The waste area consists of materials containing asbestos buried in Kocaeli’s Dilovası district, where there has been serious environmental pollution since the 1980s, which has led to deaths in the region.
Dilovası has been shown as a symbol of Turkey’s uncontrolled industrialisation.
A“health disaster zone”, Dilovası was defined by a Turkish parliamentary commission in 2007 after the commission reported on the environmental effects of industrialisation in the area. But the Turkish government has encouraged the industrialisation in the region by establishing new industrial zones and providing incentives to businesses in the area rather than acting for public’s health.
Said Ağdacı, former director of Environmental Engineers in Kocaeli, criticised the lack of government action saying, “Authorities did not take any legal steps necessary to clean the area for years.”
He added that company officials denied the accusations, but ”it was confirmed by the factory employees and the drivers who carried the waste to be buried at the facility and dirty glass was taken there from the factory in the Izocam area at various times from the 1980s to the 2000s,” Ağdacı said.
He noted that the municipality and district governorship of the period covered up the waste with soil and plantings.
Prof. Dr. Onur Hamzaoğlu, now Peoples Democratic Congress (HDK) co-chair, drew public attention following his research throughout the 2000s on the severe health and environmental implications of industrial pollution in Dilovası.
Prof. Hamzaoglu and his colleagues found that the risk of death due to cancer for those permanently living in the Dilovası area was greater than those others who were just staying there for shorter periods. Another study he conducted in the Dilovası and Kandıra districts found heavy metals in the milk of breast feeding mothers were over the accepted limits set by the World Health Organisation.

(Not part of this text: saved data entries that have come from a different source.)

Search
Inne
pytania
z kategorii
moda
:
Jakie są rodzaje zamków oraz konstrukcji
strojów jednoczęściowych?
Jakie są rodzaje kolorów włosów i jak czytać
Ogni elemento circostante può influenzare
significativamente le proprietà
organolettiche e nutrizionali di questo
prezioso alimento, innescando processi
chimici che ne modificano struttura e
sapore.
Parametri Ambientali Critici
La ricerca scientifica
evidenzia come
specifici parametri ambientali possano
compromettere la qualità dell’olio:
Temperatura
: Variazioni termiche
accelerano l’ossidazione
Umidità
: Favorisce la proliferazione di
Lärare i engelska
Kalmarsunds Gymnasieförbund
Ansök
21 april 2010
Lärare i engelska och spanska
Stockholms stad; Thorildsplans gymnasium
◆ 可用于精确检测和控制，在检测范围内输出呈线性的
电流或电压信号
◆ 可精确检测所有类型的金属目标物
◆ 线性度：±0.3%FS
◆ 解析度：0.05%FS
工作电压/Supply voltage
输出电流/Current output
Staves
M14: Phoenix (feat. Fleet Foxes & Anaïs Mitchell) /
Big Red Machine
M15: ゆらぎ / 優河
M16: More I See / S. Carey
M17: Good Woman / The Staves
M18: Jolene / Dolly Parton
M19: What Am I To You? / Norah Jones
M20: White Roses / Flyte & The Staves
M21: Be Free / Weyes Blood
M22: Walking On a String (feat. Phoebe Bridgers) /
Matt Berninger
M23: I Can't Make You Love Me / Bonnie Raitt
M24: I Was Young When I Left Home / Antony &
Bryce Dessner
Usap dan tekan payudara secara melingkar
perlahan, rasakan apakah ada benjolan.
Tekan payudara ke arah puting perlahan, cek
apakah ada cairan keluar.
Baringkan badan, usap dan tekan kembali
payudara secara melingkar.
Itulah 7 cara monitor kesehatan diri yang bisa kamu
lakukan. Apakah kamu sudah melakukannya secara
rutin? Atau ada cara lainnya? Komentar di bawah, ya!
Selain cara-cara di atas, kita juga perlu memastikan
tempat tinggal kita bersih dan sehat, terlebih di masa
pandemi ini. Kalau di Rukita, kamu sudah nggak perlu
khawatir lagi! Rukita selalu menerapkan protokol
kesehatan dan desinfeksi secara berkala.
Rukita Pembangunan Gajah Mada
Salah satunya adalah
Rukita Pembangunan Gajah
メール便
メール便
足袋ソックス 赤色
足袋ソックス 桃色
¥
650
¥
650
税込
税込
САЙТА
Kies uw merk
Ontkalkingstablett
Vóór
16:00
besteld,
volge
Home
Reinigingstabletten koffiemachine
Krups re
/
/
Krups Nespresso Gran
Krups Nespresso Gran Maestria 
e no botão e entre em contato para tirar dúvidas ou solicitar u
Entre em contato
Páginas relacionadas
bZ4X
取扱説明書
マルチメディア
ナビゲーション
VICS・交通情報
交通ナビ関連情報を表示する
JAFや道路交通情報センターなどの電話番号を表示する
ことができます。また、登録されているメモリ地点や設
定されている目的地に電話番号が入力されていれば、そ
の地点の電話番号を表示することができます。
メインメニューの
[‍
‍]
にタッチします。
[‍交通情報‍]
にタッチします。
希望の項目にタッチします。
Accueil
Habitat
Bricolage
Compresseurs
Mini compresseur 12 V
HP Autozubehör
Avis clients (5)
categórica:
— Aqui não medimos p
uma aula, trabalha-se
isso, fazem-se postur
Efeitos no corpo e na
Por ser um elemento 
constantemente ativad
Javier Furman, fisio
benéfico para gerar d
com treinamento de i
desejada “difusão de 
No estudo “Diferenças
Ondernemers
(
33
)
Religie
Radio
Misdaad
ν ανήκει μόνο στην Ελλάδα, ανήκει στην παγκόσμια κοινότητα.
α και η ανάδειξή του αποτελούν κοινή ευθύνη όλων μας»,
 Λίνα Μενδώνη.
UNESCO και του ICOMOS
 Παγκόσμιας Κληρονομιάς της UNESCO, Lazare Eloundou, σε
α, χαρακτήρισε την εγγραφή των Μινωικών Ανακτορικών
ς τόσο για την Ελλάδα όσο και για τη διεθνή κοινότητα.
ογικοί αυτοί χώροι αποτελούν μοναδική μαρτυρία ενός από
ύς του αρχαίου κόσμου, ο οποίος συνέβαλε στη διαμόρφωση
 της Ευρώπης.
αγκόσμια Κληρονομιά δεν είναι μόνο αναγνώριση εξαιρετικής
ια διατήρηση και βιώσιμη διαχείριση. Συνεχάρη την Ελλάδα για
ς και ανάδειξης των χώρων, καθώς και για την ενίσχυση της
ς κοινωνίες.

Whilst no measures were taken for improvement, enterprises in the region continued to increase their capacity in spite of these scientific findings, Hamzaoğlu was abruptly dismissed from his position in Kocaeli University on 1 September 2016 by an emergency decree.
He was then arrested on 17 February 2018 on “propaganda” and “incitement” charges over a press release on a Turkish military operation in Afrin, northern Syria and was released after spending five months in prison.